Publication Date

Fall 2010

Degree Type

Master's Project

Degree Name

Master of Science (MS)


Computer Science

First Advisor

Mark Stamp

Second Advisor

Robert Chun

Third Advisor

Teng Moh


intrusion detection systems hidden markov model


In modern computer systems, usernames and passwords have been by far the most common forms of authentication. A security system relying only on password protection is defenseless when the passwords of legitimate users are compromised. A masquerader can impersonate a legitimate user by using a compromised password.

An intrusion detection system (IDS) can provide an additional level of protection for a security system by inspecting user behavior. In terms of detection techniques, there are two types of IDSs: signature-based detection and anomaly-based detection. An anomaly-based intrusion detection technique consists of two steps: 1) creating a normal behavior model for legitimate users during the training process, 2) analyzing user behavior against the model during the detection process.

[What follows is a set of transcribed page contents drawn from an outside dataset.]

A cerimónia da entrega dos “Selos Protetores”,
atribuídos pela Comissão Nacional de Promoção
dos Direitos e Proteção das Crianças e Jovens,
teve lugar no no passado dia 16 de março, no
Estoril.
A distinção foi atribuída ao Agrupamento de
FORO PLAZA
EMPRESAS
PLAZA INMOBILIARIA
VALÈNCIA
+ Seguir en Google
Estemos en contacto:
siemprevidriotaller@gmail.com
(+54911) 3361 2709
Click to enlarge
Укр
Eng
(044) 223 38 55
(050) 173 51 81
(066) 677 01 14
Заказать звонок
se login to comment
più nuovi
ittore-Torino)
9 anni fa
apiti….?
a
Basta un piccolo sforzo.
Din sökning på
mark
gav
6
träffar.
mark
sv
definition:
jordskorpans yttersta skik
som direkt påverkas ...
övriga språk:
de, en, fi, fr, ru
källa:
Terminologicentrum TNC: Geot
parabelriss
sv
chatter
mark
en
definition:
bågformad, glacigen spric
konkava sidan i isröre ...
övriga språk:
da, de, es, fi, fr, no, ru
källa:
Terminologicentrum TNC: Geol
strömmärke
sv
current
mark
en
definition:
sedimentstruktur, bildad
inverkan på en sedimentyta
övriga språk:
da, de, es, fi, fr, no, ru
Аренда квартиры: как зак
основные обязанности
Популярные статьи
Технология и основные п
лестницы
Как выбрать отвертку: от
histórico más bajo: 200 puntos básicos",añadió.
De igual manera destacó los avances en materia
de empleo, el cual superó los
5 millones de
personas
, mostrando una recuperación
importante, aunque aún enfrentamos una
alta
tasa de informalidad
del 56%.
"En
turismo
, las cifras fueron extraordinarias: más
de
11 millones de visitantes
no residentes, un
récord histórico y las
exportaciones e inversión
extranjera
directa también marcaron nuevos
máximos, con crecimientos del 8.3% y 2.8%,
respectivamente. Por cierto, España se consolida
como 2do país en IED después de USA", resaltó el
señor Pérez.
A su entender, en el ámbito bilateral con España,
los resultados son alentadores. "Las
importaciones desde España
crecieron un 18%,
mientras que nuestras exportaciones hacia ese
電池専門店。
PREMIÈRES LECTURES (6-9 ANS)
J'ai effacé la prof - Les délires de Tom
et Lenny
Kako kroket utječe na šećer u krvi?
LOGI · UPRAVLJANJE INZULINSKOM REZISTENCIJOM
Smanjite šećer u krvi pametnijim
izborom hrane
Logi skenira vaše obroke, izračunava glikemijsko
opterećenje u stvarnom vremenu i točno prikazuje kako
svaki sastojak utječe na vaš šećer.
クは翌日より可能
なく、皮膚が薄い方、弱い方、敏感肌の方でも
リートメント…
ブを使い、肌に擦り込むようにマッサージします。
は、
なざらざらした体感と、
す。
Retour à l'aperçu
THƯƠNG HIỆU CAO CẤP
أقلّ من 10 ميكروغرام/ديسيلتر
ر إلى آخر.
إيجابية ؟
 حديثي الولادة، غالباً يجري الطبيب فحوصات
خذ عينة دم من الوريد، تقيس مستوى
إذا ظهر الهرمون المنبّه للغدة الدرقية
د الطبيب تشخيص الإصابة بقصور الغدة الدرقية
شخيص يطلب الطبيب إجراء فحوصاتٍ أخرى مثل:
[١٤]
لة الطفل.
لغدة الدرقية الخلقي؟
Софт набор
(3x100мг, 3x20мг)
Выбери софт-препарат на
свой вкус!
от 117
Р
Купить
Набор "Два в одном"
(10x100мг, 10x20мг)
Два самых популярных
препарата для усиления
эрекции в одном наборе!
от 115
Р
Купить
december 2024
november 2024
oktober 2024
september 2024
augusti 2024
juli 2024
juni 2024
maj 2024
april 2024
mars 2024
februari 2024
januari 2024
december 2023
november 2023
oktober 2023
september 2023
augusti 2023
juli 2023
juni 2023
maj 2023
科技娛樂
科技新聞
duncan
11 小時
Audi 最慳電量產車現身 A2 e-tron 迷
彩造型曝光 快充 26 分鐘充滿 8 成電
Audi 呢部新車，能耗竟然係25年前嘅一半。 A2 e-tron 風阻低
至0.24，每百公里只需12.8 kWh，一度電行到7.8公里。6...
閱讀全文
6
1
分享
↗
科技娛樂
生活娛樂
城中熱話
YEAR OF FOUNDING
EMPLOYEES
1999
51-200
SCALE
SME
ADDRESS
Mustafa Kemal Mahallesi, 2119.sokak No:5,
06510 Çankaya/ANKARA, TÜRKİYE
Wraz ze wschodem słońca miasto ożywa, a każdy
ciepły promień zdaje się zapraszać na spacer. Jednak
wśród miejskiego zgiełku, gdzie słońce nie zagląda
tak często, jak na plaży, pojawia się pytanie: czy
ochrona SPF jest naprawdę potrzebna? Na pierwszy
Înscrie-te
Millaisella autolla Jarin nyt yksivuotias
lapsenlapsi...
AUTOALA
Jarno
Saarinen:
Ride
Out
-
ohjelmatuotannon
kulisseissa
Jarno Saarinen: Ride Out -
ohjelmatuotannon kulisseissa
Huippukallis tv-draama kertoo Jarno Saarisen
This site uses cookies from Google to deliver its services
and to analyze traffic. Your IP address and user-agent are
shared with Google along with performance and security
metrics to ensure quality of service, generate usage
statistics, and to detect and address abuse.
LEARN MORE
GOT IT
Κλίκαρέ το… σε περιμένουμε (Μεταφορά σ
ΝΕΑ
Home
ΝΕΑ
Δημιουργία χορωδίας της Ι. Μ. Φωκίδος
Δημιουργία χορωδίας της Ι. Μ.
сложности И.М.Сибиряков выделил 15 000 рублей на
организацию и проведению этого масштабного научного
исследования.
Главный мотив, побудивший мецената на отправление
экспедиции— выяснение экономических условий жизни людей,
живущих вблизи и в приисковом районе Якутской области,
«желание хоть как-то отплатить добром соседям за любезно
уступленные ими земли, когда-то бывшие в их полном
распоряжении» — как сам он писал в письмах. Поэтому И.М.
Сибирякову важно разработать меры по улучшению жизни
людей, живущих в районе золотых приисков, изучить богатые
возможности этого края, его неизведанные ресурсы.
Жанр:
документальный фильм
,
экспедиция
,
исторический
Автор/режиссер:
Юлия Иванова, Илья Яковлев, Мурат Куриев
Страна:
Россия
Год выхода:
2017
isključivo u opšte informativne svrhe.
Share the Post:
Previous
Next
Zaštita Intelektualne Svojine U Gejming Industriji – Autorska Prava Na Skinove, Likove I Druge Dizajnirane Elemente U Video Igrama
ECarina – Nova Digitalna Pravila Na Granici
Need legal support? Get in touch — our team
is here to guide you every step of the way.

In this project, we concentrate on masquerade detection, a specific type of anomaly-based IDS. We have first explored suitable techniques to build a normal behavior model for masquerade detection. After studying two existing modeling techniques, N-gram frequency and hidden Markov models (HMMs), we have developed a novel approach based on profile hidden Markov models (PHMMs). Then we have analyzed these three approaches using the classical Schonlau data set. To find the best detection results, we have also conducted sensitivity analysis on the modeling parameters. However, we have found that our proposed PHMMs do not outperform the corresponding HMMs. We conjectured that Schonlau data set lacked the position information required by the PHMMs. To verify this conjecture, we have also generated several data sets with position information. Our experimental results show that when there is no sufficient training data, the PHMMs yield considerably better detection results than the iv corresponding HMMs since the generated position information is significantly helpful for the PHMMs.